I - O requerimento de interposição do recurso contém obrigatoriamente a alegação do recorrente, em cujas conclusões deve ser indicado o fundamento específico da recorribilidade (cfr. artigo 637º, nº2 CPC). II - O não conhecimento do recurso, deve ser usado com parcimónia e moderação, apenas devendo ser utilizado como solução de última linha, ou seja, quando não for de todo possível, ou for muito difícil, determinar as questões submetidas à apreciação do tribunal superior. III - O erro na forma do processo afere-se pelo ajustamento do meio processual ao pedido que se pretende fazer valer.

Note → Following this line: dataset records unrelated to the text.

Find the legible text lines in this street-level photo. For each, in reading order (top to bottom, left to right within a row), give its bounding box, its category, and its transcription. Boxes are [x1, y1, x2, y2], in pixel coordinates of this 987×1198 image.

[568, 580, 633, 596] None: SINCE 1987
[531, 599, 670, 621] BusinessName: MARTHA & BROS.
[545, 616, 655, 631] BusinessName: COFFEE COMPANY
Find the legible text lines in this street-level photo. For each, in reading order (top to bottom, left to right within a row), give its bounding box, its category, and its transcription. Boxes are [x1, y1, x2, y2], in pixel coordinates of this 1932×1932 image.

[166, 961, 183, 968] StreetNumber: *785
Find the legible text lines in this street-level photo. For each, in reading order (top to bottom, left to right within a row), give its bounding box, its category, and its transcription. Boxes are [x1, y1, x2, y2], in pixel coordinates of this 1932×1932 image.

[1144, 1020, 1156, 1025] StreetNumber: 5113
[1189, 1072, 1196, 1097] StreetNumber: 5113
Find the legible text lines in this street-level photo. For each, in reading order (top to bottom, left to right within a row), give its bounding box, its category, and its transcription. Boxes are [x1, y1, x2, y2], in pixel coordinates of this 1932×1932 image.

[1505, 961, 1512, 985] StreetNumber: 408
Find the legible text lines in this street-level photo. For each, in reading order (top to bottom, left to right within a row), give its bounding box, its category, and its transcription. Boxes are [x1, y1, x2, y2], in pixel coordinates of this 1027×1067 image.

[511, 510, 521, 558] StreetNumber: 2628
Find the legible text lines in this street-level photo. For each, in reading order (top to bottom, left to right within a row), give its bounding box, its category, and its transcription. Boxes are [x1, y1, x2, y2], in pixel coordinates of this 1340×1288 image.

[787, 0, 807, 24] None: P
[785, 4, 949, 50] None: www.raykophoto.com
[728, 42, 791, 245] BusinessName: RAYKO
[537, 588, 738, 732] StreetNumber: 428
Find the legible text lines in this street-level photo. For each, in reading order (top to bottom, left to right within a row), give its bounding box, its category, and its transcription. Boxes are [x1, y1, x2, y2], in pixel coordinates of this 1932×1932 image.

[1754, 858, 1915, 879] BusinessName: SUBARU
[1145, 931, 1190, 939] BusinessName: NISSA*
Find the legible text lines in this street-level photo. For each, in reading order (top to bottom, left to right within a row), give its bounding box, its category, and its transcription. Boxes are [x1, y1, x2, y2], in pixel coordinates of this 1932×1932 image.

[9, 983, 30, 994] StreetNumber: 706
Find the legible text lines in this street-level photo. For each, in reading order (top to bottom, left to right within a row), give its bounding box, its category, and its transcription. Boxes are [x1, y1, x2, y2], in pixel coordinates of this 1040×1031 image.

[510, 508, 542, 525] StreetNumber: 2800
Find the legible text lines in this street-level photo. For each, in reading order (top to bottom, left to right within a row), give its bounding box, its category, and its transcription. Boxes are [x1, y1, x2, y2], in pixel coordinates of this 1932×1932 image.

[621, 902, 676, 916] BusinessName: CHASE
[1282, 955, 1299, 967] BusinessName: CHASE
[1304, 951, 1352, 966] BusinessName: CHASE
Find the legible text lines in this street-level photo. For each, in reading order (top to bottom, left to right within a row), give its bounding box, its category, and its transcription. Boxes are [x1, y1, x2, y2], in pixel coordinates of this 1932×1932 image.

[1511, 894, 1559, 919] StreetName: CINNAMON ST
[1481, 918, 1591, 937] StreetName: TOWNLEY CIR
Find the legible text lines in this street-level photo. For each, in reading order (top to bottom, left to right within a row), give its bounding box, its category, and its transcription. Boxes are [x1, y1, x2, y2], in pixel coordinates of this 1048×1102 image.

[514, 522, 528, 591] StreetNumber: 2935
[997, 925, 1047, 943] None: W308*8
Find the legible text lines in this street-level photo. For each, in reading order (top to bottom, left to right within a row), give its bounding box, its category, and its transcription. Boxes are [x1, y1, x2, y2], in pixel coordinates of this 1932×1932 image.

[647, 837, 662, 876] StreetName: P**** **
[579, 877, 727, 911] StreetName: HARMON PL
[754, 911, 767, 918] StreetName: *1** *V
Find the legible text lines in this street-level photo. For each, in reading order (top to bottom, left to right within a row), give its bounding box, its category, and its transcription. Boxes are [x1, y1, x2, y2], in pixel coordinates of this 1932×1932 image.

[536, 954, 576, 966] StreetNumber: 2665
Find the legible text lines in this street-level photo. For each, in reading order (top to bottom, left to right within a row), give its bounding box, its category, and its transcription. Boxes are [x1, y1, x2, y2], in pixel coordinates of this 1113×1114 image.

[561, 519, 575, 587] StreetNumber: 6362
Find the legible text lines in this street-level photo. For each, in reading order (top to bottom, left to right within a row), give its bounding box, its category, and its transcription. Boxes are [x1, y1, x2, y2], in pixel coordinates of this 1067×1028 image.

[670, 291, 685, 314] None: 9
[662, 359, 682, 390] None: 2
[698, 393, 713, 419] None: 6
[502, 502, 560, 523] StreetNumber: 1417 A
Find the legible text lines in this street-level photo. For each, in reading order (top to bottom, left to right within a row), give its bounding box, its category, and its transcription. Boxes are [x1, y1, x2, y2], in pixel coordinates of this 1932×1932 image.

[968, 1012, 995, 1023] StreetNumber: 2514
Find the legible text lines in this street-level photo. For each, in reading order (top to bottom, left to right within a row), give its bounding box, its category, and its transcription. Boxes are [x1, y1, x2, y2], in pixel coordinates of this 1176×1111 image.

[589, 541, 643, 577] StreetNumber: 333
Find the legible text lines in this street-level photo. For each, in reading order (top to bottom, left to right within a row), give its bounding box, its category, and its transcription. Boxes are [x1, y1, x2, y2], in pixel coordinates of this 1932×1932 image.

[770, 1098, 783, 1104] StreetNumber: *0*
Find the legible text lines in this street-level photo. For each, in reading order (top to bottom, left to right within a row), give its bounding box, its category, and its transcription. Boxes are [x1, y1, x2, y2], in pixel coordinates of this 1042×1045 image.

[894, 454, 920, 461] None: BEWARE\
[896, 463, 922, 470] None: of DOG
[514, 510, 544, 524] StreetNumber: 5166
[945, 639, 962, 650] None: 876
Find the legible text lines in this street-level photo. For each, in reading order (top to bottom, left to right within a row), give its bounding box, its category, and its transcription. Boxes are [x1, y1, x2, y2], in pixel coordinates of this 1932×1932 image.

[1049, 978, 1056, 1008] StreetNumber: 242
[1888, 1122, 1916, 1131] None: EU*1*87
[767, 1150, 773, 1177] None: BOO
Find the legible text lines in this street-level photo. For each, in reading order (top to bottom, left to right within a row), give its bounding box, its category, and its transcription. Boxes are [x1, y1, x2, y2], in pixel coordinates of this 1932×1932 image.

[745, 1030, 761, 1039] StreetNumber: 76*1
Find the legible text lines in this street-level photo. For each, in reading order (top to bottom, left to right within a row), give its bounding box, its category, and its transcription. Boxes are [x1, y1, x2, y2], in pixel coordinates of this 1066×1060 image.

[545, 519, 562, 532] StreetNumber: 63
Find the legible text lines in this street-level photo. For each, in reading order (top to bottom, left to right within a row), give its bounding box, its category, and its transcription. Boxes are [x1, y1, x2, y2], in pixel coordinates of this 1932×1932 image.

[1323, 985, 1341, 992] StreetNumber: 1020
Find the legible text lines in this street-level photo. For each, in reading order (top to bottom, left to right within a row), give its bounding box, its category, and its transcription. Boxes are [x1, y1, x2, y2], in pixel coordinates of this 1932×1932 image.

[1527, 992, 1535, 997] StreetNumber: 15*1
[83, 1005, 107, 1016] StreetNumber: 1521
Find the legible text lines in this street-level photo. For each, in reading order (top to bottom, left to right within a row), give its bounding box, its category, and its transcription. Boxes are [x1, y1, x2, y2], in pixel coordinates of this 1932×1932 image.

IV - O eventual erro na indicação dos prazos e meios impugnatórios de reação contra a decisão de reversão e o ato de liquidação da dívida, na citação, não constitui nulidade insanável em processo executivo – de conhecimento oficioso e arguível até ao trânsito em julgado da decisão – consubstanciando antes mera irregularidade que o tribunal deverá gerir observando o princípio da boa-fé e da confiança, sem prejuízo da adequação processual que se imponha fazer em vista da pretensão jurídica deduzida. V - Se na citação são indicados dois meios impugnatórios, o de oposição para reagir contra o despacho de reversão nos termos do artigo 204º do CPPT e o de impugnação judicial para reagir contra o ato de liquidação da dívida, nos termos do artigo 22º, n.º 5 da LGT, o erro na escolha do meio processual adequado à impugnação do despacho de reversão é imputável à impugnante/ recorrente. VI - Em tal caso, a eventual convolação depende da verificação dos requisitos legais exigidos, nomeadamente, o da tempestividade, aferido à forma de processo que é a própria.